Deux poteaux de 2,44 mètres et une barre transversale de 7,32 mètres. C’est parfois tout ce qu’il faut pour briser le rêve d’un pays entier. Un boing sec éclate dans tout un stade et le jeu continue, alors qu’un joueur était si proche de marquer l’histoire de toute une nation. Retour sur ces dix poteaux (et barres) qui ont marqué la Coupe du monde.
Michael Olise, France-Suède 2026
23h40, ce mardi soir, la France entière s’est mise à hurler. À la 35e minute de jeu, une passe anodine d’Adrien Rabiot, contrée par un Suédois, se mue en chandelle piégeuse dans la surface scandinave. N’importe qui aurait contrôlé et remisé en rentrait, pas cet objet volant identifié du nom de Michael Olise. Le meneur de jeu des Bleus prend son élan et, sans se poser de question, envoie un ciseau venu d’ailleurs. L’espace d’une seconde, New York et l’Hexagone croient assister au plus beau but de ce Mondial, avant que le poteau gauche de Zetterström refuse catégoriquement de laisser entrer la moindre parcelle de génie.
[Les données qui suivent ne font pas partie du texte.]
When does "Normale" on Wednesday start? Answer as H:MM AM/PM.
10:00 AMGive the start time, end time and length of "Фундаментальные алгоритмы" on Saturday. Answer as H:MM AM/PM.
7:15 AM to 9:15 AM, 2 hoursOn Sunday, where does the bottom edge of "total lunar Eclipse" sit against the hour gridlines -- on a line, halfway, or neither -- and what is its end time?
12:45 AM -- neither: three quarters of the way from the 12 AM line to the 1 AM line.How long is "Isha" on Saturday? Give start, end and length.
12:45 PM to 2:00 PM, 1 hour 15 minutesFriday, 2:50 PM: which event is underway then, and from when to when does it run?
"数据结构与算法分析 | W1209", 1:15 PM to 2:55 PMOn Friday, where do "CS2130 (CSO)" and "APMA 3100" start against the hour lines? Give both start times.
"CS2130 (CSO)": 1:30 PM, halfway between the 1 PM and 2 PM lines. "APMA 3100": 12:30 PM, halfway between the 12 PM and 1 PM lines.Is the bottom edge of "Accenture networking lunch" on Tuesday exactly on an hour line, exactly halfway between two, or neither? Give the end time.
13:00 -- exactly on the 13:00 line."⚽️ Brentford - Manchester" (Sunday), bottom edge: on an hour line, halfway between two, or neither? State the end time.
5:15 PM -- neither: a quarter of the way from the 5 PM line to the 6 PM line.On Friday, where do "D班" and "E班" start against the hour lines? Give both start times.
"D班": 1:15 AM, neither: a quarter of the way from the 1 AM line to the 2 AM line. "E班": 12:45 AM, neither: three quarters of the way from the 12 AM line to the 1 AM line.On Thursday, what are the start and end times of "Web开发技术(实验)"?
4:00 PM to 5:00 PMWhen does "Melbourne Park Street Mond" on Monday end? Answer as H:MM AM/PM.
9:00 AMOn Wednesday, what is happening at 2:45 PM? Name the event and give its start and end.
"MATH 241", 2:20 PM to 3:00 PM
De héros national en 2000 après sa demi-volée légendaire en finale de l’Euro à symbole de la désillusion en 2006 face aux mêmes Italiens, David Trezeguet est l’une des victimes de ces terribles poteaux. Zidane vient de partir la tête la première dans le torse de Materazzi, laissant les Bleus sans leur chef suprême pour la séance de tirs au but. Deuxième tireur, Trezeguet s’élance et choisit la frappe en puissance côté droit du but de Buffon. Le portier de la Juve est pris à contre-pied, mais la barre transversale se transforme en son meilleur ami tout en se faisant fracasser par le ballon du numéro 20 français. L’attaquant de la Juventus reste incrédule et Fabio Grosso terminera le travail quelques tentatives plus tard pour offrir la quatrième étoile à l’Italie.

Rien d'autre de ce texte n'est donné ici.